What do the lines from the top of the data through the line with "marasztalni őket, mennyiben tükröződik benne" say? Quote them exactly and include both ends.

*** Exercise material Section Begins ***

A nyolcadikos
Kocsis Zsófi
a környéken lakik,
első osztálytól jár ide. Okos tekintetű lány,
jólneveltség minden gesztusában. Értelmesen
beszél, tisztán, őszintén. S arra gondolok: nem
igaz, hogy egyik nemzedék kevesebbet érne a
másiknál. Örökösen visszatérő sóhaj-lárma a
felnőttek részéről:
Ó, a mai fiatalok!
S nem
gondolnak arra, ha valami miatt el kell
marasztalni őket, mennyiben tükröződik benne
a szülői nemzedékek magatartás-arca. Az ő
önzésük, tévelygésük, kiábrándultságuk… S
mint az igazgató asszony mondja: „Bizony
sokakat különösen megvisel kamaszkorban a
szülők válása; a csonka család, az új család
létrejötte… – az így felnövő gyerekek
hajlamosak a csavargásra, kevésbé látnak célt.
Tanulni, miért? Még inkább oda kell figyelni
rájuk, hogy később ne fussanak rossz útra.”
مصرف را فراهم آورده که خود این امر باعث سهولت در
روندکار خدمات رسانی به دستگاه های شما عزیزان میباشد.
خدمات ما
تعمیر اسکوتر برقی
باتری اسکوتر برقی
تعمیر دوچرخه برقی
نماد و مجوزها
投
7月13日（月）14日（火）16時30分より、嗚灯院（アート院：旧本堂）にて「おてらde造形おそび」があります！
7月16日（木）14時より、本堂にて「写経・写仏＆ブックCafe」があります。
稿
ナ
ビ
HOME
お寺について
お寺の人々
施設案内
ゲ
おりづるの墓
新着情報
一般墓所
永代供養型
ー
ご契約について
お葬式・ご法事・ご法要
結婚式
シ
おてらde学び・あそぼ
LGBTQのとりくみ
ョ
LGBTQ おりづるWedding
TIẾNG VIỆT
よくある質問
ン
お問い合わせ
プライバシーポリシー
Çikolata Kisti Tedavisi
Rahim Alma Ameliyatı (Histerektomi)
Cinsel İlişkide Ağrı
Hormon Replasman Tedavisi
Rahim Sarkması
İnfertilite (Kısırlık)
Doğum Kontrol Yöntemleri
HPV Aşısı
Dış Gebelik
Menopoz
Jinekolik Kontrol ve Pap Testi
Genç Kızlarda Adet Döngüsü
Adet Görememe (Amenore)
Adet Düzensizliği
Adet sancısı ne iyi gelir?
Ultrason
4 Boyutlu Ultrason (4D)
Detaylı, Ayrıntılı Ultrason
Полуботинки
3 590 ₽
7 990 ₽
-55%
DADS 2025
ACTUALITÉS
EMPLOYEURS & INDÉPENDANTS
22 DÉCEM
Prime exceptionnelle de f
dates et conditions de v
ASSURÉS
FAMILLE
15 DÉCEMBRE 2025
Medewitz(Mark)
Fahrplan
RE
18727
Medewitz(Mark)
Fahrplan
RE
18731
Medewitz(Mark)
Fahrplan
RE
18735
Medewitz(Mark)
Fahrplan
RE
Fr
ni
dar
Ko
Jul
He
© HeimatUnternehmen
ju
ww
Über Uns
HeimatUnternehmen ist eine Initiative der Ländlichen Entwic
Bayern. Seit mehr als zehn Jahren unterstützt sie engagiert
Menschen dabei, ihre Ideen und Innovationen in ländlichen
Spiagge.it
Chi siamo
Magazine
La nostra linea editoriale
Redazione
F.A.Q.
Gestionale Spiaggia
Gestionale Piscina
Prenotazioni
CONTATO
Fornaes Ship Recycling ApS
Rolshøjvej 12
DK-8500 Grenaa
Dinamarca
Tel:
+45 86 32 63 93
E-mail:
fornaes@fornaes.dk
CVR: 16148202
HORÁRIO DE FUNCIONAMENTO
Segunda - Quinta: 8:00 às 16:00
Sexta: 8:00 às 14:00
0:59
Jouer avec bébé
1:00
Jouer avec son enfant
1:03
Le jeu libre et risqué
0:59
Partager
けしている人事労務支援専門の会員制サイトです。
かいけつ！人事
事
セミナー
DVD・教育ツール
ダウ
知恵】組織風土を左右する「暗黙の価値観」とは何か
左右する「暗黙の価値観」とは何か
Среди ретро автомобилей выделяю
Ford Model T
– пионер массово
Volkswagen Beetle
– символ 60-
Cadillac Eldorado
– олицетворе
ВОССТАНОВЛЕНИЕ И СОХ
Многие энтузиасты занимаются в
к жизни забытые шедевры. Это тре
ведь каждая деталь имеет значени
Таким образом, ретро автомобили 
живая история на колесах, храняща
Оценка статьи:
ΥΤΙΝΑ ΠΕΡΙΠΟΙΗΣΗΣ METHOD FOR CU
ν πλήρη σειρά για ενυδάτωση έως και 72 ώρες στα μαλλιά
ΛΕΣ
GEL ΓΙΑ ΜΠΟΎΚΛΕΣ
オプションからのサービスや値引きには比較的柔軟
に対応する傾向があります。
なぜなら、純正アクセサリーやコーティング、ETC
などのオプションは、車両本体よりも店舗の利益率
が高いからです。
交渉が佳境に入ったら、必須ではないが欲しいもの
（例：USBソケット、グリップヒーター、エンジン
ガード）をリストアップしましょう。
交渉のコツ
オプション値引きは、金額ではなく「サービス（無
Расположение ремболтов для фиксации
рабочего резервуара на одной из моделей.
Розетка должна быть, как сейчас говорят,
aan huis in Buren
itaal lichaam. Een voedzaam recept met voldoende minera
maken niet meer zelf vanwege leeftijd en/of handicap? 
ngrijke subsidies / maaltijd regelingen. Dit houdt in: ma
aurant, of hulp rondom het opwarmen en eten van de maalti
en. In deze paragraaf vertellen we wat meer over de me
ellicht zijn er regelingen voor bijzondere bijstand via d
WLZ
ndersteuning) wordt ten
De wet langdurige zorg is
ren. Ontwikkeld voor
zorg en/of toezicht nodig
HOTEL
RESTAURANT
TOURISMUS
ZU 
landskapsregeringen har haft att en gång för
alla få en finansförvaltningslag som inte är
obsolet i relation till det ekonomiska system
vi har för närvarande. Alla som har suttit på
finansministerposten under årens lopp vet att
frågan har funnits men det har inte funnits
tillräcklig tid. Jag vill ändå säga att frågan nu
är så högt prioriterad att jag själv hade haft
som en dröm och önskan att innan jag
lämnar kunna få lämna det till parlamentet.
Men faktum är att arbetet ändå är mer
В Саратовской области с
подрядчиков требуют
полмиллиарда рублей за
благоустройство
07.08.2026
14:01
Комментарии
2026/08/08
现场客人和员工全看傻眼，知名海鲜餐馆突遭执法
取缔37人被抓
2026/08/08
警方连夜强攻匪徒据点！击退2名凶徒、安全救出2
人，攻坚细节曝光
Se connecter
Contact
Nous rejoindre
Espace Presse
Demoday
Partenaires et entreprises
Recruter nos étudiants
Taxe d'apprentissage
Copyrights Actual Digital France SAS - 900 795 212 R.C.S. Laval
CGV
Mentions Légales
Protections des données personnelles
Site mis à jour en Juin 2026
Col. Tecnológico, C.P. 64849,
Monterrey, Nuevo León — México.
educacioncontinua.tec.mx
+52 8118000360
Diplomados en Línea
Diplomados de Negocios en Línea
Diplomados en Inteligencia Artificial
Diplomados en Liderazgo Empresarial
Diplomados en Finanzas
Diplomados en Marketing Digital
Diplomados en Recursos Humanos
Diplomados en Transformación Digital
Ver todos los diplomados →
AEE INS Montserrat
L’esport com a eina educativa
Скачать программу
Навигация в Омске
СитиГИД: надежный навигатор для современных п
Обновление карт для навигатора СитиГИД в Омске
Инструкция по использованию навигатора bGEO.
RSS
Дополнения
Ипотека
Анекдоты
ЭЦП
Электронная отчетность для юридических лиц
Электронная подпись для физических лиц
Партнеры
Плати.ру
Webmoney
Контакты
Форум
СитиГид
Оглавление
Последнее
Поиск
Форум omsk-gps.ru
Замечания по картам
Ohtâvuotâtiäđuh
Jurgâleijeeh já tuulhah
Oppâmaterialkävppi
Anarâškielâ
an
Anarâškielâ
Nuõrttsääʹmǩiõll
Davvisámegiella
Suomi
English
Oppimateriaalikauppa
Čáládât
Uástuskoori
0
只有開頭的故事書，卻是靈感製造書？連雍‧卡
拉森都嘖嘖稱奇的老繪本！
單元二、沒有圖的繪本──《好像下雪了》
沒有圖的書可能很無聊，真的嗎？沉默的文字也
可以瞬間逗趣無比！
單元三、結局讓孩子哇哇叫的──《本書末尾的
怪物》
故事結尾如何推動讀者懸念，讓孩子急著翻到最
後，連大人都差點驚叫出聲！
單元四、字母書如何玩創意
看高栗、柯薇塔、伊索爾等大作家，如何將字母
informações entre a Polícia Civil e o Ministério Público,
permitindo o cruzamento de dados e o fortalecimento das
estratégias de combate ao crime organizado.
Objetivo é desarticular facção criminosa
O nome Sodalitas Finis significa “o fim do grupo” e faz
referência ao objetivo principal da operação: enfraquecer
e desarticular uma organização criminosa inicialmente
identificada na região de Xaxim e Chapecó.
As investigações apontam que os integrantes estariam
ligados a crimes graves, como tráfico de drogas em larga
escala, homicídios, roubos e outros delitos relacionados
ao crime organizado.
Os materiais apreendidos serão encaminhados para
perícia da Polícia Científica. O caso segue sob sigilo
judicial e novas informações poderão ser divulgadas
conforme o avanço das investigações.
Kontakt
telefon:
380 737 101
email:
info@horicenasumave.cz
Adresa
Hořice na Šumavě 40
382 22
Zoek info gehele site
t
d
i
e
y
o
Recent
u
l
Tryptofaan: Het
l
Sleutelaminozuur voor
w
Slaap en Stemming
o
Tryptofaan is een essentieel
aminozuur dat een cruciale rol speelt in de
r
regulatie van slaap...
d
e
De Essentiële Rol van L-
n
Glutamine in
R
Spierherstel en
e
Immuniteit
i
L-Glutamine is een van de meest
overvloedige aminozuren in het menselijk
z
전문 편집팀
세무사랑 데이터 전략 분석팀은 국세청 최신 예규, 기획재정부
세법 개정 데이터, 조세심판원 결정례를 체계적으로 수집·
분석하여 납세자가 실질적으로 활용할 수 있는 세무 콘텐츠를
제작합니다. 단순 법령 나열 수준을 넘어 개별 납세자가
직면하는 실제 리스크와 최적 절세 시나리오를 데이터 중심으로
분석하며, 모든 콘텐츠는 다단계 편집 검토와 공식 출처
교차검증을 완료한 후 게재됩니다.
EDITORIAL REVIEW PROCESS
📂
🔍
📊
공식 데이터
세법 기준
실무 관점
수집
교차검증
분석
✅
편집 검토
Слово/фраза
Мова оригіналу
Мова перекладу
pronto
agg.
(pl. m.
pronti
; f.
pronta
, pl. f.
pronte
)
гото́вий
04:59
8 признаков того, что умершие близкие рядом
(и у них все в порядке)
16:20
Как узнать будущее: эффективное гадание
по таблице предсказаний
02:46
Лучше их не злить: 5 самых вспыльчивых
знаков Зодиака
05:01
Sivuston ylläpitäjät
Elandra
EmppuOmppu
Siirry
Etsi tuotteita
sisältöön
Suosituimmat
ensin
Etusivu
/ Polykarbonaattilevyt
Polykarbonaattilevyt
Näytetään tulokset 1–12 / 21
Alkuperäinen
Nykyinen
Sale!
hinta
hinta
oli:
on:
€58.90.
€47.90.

*** Exercise material Section Ends ***

● Written answer
A nyolcadikos
Kocsis Zsófi
a környéken lakik,
első osztálytól jár ide. Okos tekintetű lány,
jólneveltség minden gesztusában. Értelmesen
beszél, tisztán, őszintén. S arra gondolok: nem
igaz, hogy egyik nemzedék kevesebbet érne a
másiknál. Örökösen visszatérő sóhaj-lárma a
felnőttek részéről:
Ó, a mai fiatalok!
S nem
gondolnak arra, ha valami miatt el kell
marasztalni őket, mennyiben tükröződik benne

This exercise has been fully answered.